I was dynamically engaging one of my fellow content marketers in the company brainstorming arena the other day, when I came up with a win-win value proposition for in-house onboarding of new talent to help us velocitize our organic campaigns. It's really a multichannel game-changer!
There's a good chance that paragraph made sense to some people. There's an even better chance that you wouldn't want to hang out with those people at parties.
Welcome to the world of workplace buzzwords.
Despite having a perfectly good and well-tested English language, corporate America continually cranks out new words and phrases, or applies existing words in new ways: consumerization, hyper-connectivity, value-added, leverage.
For some, these terms become part of the lexicon, a way of sounding important or, at the very least, in-the-know. But for others, they serve only to obfuscate.

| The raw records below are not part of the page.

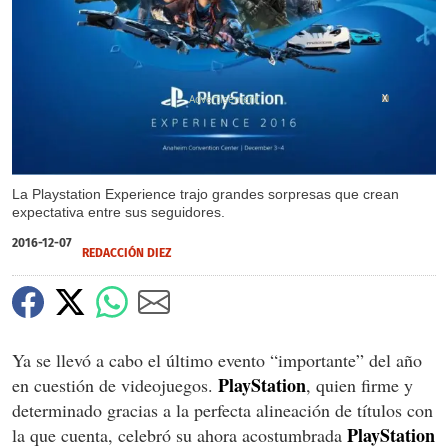
X
La Playstation Experience trajo grandes sorpresas que crean
expectativa entre sus seguidores.
2016-12-07
REDACCIÓN DIEZ
Ya se llevó a cabo el último evento “importante” del año
PlayStation
en cuestión de videojuegos.
, quien firme y
determinado gracias a la perfecta alineación de títulos con
PlayStation
la que cuenta, celebró su ahora acostumbrada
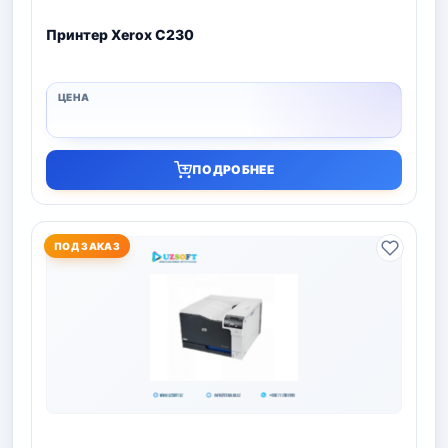
Принтер Xerox C230
ПОДРОБНЕЕ
ПОД ЗАКАЗ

Every day I get workplace-related press releases containing phrases like "quantifying the variables of trust" and "sub-optimize your vision and business plan." First off, why would I ever want to sub-optimize my vision plan, and moreover, what in the heck are you talking about?
Bryan Garner, author of "Garner's Modern American Usage" and president of LawProse Inc., said there's an allure to concocting business terms.
"There aren't that many new ideas under the sun," he said. "People want to seem to be on the cutting edge – to use one of those buzzwords. There's this desire to be the first person in your own realm, in your own backwater, to bring these ideas to the fore. Sometimes it's something like 'total quality management.' If you could be the first one to know these techniques in your city or region, you then seemed to know something others didn't."
Ben Benjamin, co-author of the book "Conversation Transformation," said it's not unreasonable for people working in specialized groups to come up with shortcut terms. The problem is when those terms spread beyond the group.
"When you start using those words outside the group, people don't know what the heck you're talking about," Benjamin said. "It sort of cuts people out. Then when something becomes a buzzword, you tend to lose the deeper meaning of things. You lose the essence of what you're trying to do."
In a March blog post for the Harvard Business Review, Garner wrote: "Bizspeak may seem like a convenient shorthand, but it suggests to readers that you're on autopilot, thoughtlessly using boilerplate phrases that they've heard over and over. Brief, readable documents, by contrast, show care and thought – and earn people's attention."
That's the rub. In a working world where communication is lightning-fast, we need to jettison unclear language. And let me assure you, terms like "right-sizing," "core competency" and "operationalize" are highly unclear.
"Even though I know some very technological things, whenever I talk, I use simple terms so anyone who's listening to me can really understand," Benjamin said. "You might think you sound impressive saying, 'Let's leverage the low-hanging fruit.' But don't you just mean, 'Let's take the opportunities that are there for us'?"
This isn't to say all buzzwords are bad.
Garner said he considers the term "repurposing" appropriate, given that we live in an age when people can get the same information in many forms. For example, you might be reading this column in a newspaper, then someone else might cite the column in a blog post, and I might send a tidbit from the column out in a tweet that gets read on a mobile device in the bathroom.
Though I do not condone reading my column in the bathroom, that's repurposing what I've written. And there are certainly other examples of new terms that are applicable and necessary.
But if you find yourself relying on vague buzzwords and catchphrases, you might be what Garner calls an anxious communicator. These bits of nonsense act as crutches.
He cited George Orwell, who once wrote: "(M)odern writing at its worst does not consist in picking out words for the sake of their meaning and inventing images in order to make the meaning clearer. It consists in gumming together long strips of words which have already been set in order by someone else, and making the results presentable by sheer humbug."
This applies to speaking as well. How many times have you heard someone spit buzzwords like watermelon seeds? It sounds, if I may get Shakespearean, like "a tale told by an idiot, full of sound and fury, signifying nothing."
So let's get smart about how we communicate. Buzzword proliferation is making communication harder, and companies should demand clear language.
"I wouldn't disapprove if a company said, 'We ban the phrase 'think outside the box,' " Garner said. "Don't use that phrase in one of our meetings or in any memo. And you could think of many other terms. It's a matter of encouraging better linguistic habits and encouraging people to think freshly and not just to spout cliches. That's a laudable goal."
And it's one that companies would be wise to consider, lest we be further overrun by people who talk at length while making no sense at all.